═══ 文書の抜粋 ═══

そこが知りたい家電の新技術

パナソニック"第6世代エネファーム"、最長192時間の連続発電と総合効率97%実現の裏側

 パナソニックは、家庭用燃料電池コージェネレーションシステム「エネファーム」の第6世代となる新製品を発表するとともに、滋賀県草津市のパナソニック アプライアンス社草津工場の製造ラインを公開した。現地からレポートする。

パナソニックの第6世代エネファーム。2019年4月1日に発売される
滋賀県草津市のパナソニック アプライアンス社草津拠点

 パナソニックは、2009年5月に世界で初めて、天然ガスから取り出した水素で発電をする、家庭用燃料電池「エネファーム」の販売を日本で開始した経緯がある。

 エネファームは、都市ガスやLPガスから取り出した水素を、空気中の酸素と化学反応させて発電。発電時に発生する熱も回収して、お湯を作って利用することができるため、エネルギーロスが少ないという特徴を持つ。

 具体的には、燃料処理器で水素と二酸化炭素、一酸化炭素に分離し、そこから水素を取り出す一方、一酸化炭素の濃度を軽減するために、酸素を加えて、二酸化炭素とすることで無害化する。

 燃料処理器は、改質触媒、変成触媒、選択酸化触媒の3つで、水素と二酸化炭素、一酸化炭素を分離し、無害化を行なうが、ここでは、650℃から150℃までの温度差のなかで処理を行なうため、きれいな水素を作るためには、この400℃という温度差のなかでしっかりコントロールする技術が必要になるという。

 ちなみにパナソニックの燃料処理器は、これまでに3世代に渡って進化してきたが、すべて丸形を採用。高い温度下でも膨張、収縮に耐えられるほか、小型化や新たな溶接技術の採用、材料の選定、シミュレーション技術の活用などにより、現在では、9万時間の耐久時間を達成しているという。

 また、スタック内のひとつひとつのセルが、燃料極と電解質の高分子膜、空気極で構成される。水素が燃料極に触れると電子を放ち、水素イオンに変化する。水素から分かれた電子は空気極へ移動。この電子の移動によって電流が発生する。また、水素イオンは、15μmの薄さを持つ電解質膜を通って空気極で酸素と結合し、水となる。発生した直流電流は、インパータを通じて交流に変換され、家庭用の電気として使用されるという仕組みだ。さらに同時に発生する熱も回収して、熱交換器で温水作り出すことができる。

 パナソニック アプライアンス社 スマートエネルギーシステム事業部 燃料電池企画部長の加藤 玄道氏は、「エネファームは、エネルギーとファーム(農場)を組み合わせた造語。農場では、水と大地の組み合わせで農作物を作るが、エネファームは、水素と酸素の組み合わせで、電気や熱を作り出すものになる」とし、「家庭におけるエネルギー消費は、給湯や暖房といった熱が約65%を占めるのに対して、照明や冷房、換気といった電気の使用比率は35%となっている。こうした家庭での熱や電気の使用を考えると、ちょうどいいバランスを持ったエネルギー機器がエネファームになる」と位置づける。

═══ データ ═══

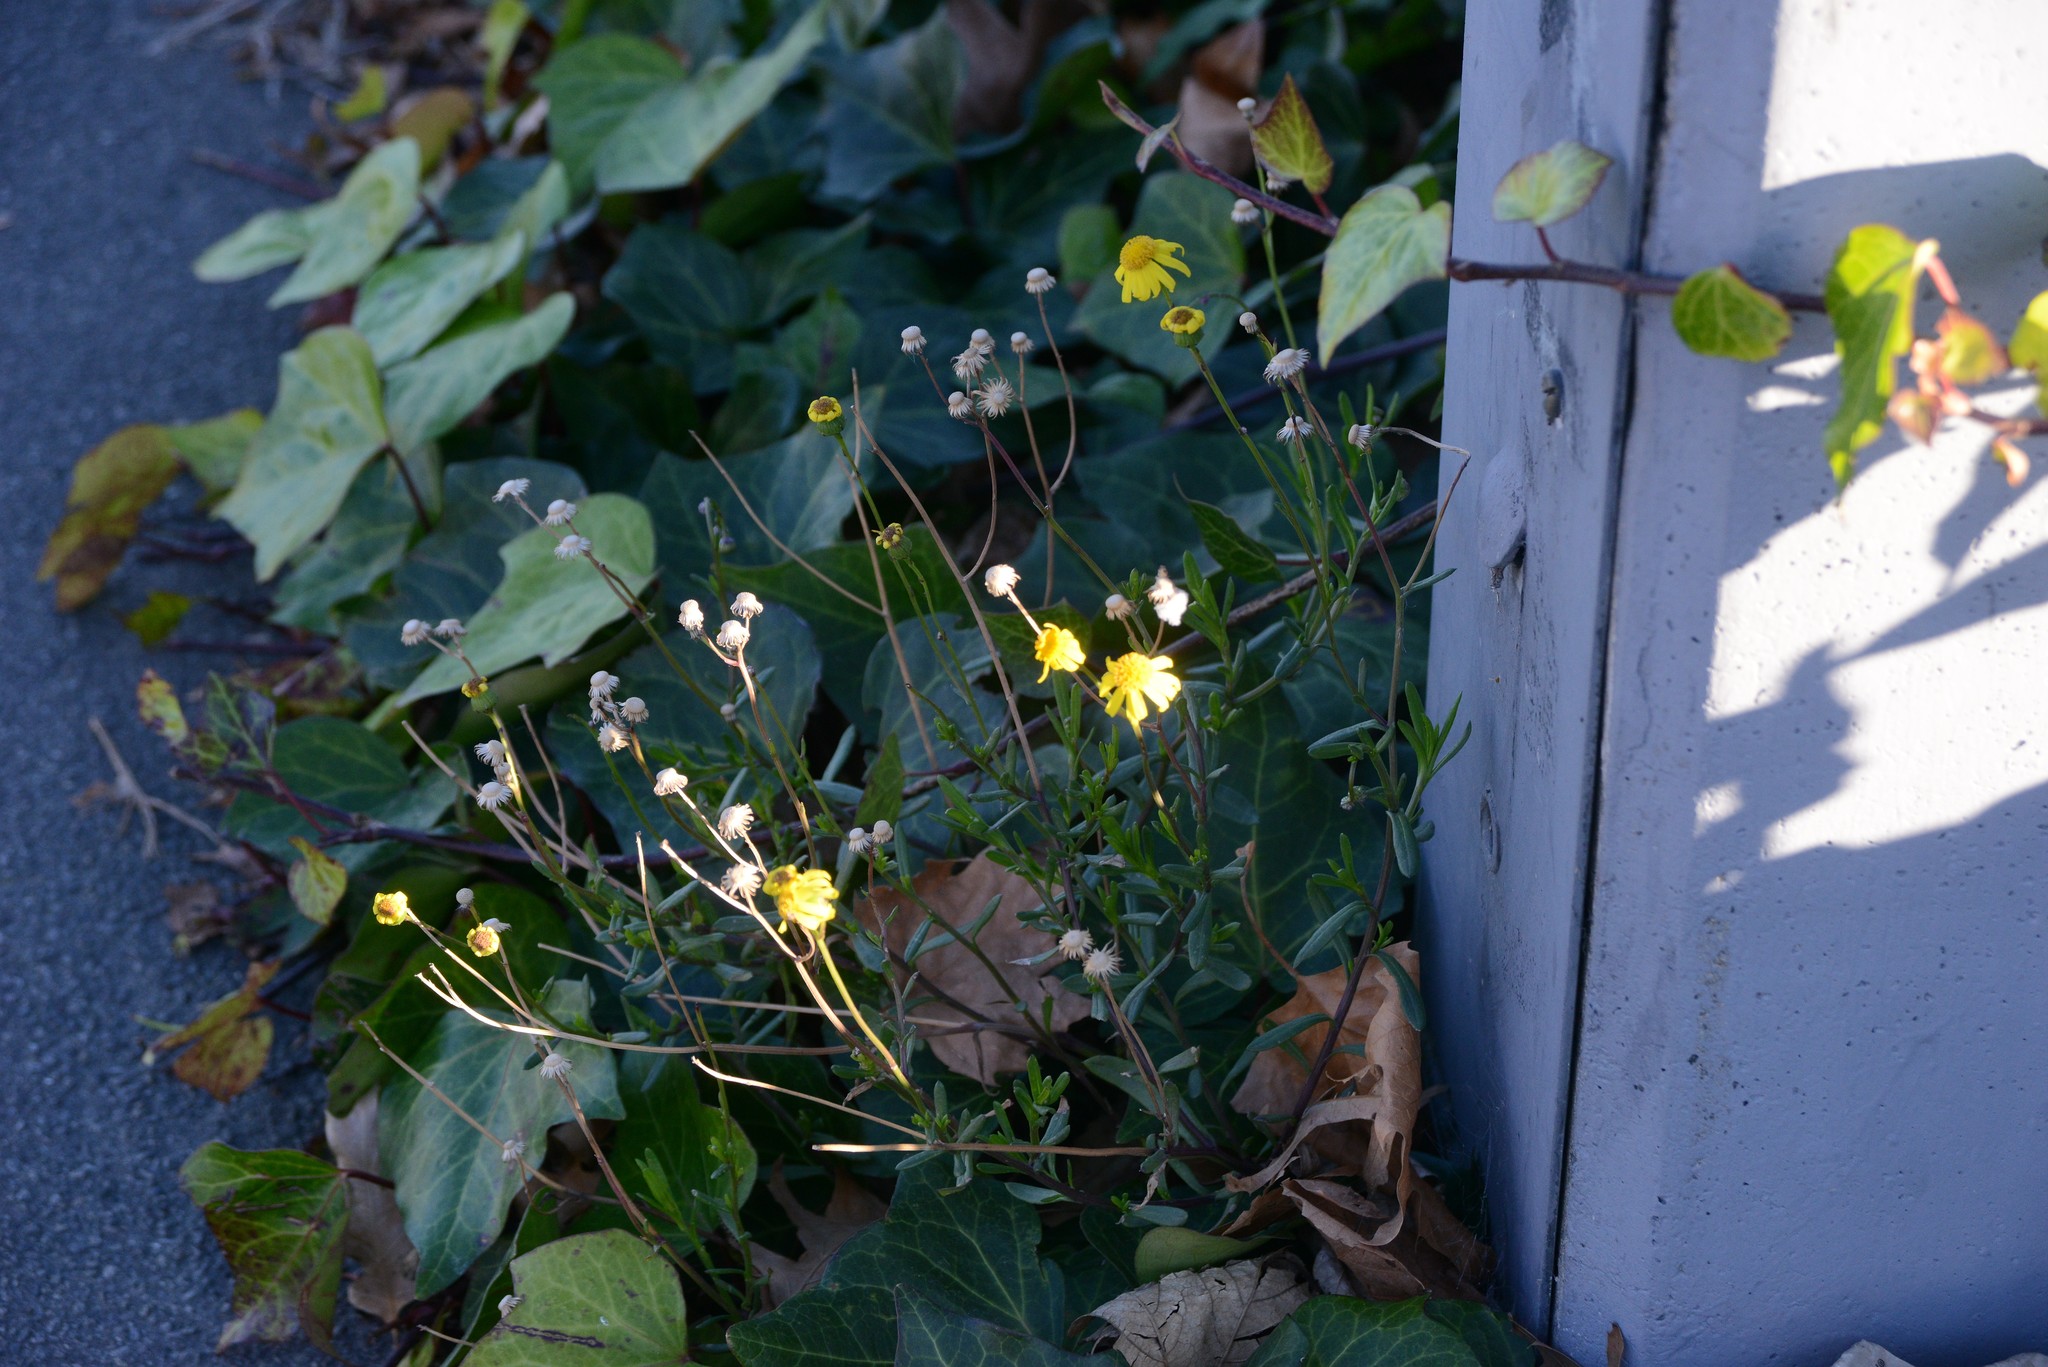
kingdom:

═══

**課題 1**
エネファームの記事によると、パナソニックの燃料処理器は現在どれだけの耐久時間を達成していますか。
**課題 2**
エネファームの記事で、燃料処理器を構成する触媒として挙げられているものをすべて書き出してください。
**課題 3**
エネファームの記事の最後の文に続けて、同じ文体で続きを書いてください。

**解答例 1**
9万時間の耐久時間を達成しています。

**解答例 2**
改質触媒、変成触媒、選択酸化触媒

**解答例 3**
パナソニック アプライアンス社 スマートエネルギーシステム事業部 燃料電池企画部長の加藤 玄道氏

 2009年に第1世代のエネファームを発売以来、ほぼ2年に1度のペースで新製品を発売しており、エネファームは進化を続けている。発電耐久時間の向上や高効率化、コンパクト化、設置性の向上、非常時のレジリエンス機能の搭載、コストダウンなどに取り組んできた。また、寒冷地仕様や集合住宅用、分離/一体型のラインアップにより、ニーズに合わせた製品強化も行なってきた。

 2017年に発売した第5世代のエネファームでは、発電耐久時間は、第1世代の4万時間から9万時間に、メンテナンスサイクルは約10年に拡張。「設置スペースや重量は半分に、部品点数も半分にしたことで、コストも削減。数多くの場所に設置できるようになっている」(パナソニック アプライアンス社 スマートエネルギーシステム事業部の寺崎 温尚事業部長)とする。

パナソニック アプライアンス社 スマートエネルギーシステム事業部の寺崎 温尚事業部長

 今回発表した第6世代のエネファームでは、総合効率を97%に向上させるとともに、発電時に発生する熱をガス温水床暖房の低温(保温)運転時の熱源として活用する「PREMIUM HEATING」を搭載。エネファームが発電する際に生み出す熱で作ったお湯で、床暖房用に用いる温水を暖められるため、エネルギーをさらに無駄なく活用可能。床暖房使用時のガス消費量を抑え、気兼ねなく床暖房に使うことができる。

 加藤企画部長は、「これまでにも業界最高となる総合効率95%を達成していたが、水素を取り出す燃料処理器の運転条件を見直すことで、発電効率をさらに向上させた。その仕組みを利用して、とくに、床暖房での用途にフォーカスした」という。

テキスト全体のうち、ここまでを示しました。